Berlin – Formal betrachtet, hatten die Mitglieder der Bundesversammlung die freie Auswahl: Neben dem amtierenden Präsidenten Frank-Walter Steinmeier bewarben sich ein linker Arzt und Sozialaktivist, ein Mann aus dem reaktionär-rechtsextremen Graubereich und – wie so oft chancenlos, aber mit sehr achtbarem Ergebnis – eine Frau: Stefanie Gebauer als Vertreterin der „Freien Wähler“. Doch der Sieger stand schon vorher fest.
SPD, CDU/CSU, Grüne und FDP, die sich im Vorfeld auf Steinmeier festgelegt hatten, bescherten ihm fast eine Dreiviertel-Mehrheit. Insofern stand der Wahlakt selbst für das, was auch die Person des alten und neuen Bundespräsidenten ausmacht: Das Überraschende, aus Routinen Ausbrechende, neue Wege Vermessende fand in der Bundesversammlung wenig Raum, und die Sache des Wiedergewählten ist es auch nicht.
Das heißt nicht, dass es dem Staatsoberhaupt an einer Mission fehlen würde. Der Präsident ist – und war auch wieder in seiner Dankesrede an diesem Sonntag – ein unermüdlicher Prediger des großen, von Vernunft geleiteten gesellschaftlichen Gesprächs als Lebenselixier der Demokratie.
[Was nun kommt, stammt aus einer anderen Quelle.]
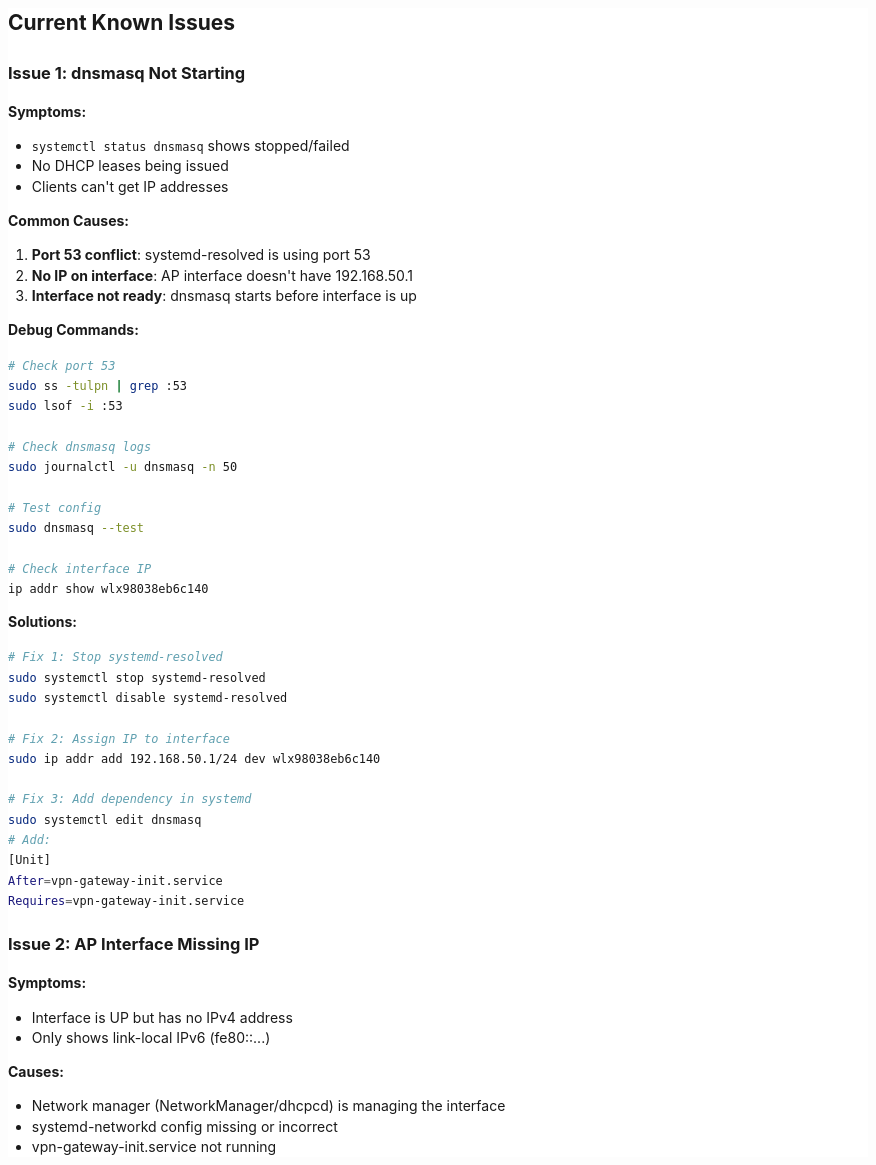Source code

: ## Current Known Issues

### Issue 1: dnsmasq Not Starting
**Symptoms:**
- `systemctl status dnsmasq` shows stopped/failed
- No DHCP leases being issued
- Clients can't get IP addresses

**Common Causes:**
1. **Port 53 conflict**: systemd-resolved is using port 53
2. **No IP on interface**: AP interface doesn't have 192.168.50.1
3. **Interface not ready**: dnsmasq starts before interface is up

**Debug Commands:**
```bash
# Check port 53
sudo ss -tulpn | grep :53
sudo lsof -i :53

# Check dnsmasq logs
sudo journalctl -u dnsmasq -n 50

# Test config
sudo dnsmasq --test

# Check interface IP
ip addr show wlx98038eb6c140
```

**Solutions:**
```bash
# Fix 1: Stop systemd-resolved
sudo systemctl stop systemd-resolved
sudo systemctl disable systemd-resolved

# Fix 2: Assign IP to interface
sudo ip addr add 192.168.50.1/24 dev wlx98038eb6c140

# Fix 3: Add dependency in systemd
sudo systemctl edit dnsmasq
# Add:
[Unit]
After=vpn-gateway-init.service
Requires=vpn-gateway-init.service
```

### Issue 2: AP Interface Missing IP
**Symptoms:**
- Interface is UP but has no IPv4 address
- Only shows link-local IPv6 (fe80::...)

**Causes:**
- Network manager (NetworkManager/dhcpcd) is managing the interface
- systemd-networkd config missing or incorrect
- vpn-gateway-init.service not running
Und es sieht leider so aus, als wären solche Appelle heute noch notwendiger als bei Steinmeiers erster Wahl vor fünf Jahren.
Aber das kann die entscheidende Schwachstelle dieser Präsidentschaft nicht vergessen machen: Der Amtsinhaber verwechselt das Ideal der Demokratie, die er für seine Verhältnisse leidenschaftlich verteidigt, mit ihrem realen Zustand. In seiner Wahrnehmung wäre wohl so ziemlich alles in Ordnung, wenn nur endlich alle Leute so anständig und zivilisiert mit den Krisen und Konflikten unserer Tage umgingen wie die „große Mehrheit“, von der er gern spricht.
Richtig daran ist, dass wohl tatsächlich die meisten Menschen in Deutschland mit Rassismus, Hass und herbeifantasierten Feindbildern nichts am Hut haben wollen. Aber wer die demokratische Gesellschaft verteidigen will, wird sie entschieden verändern müssen.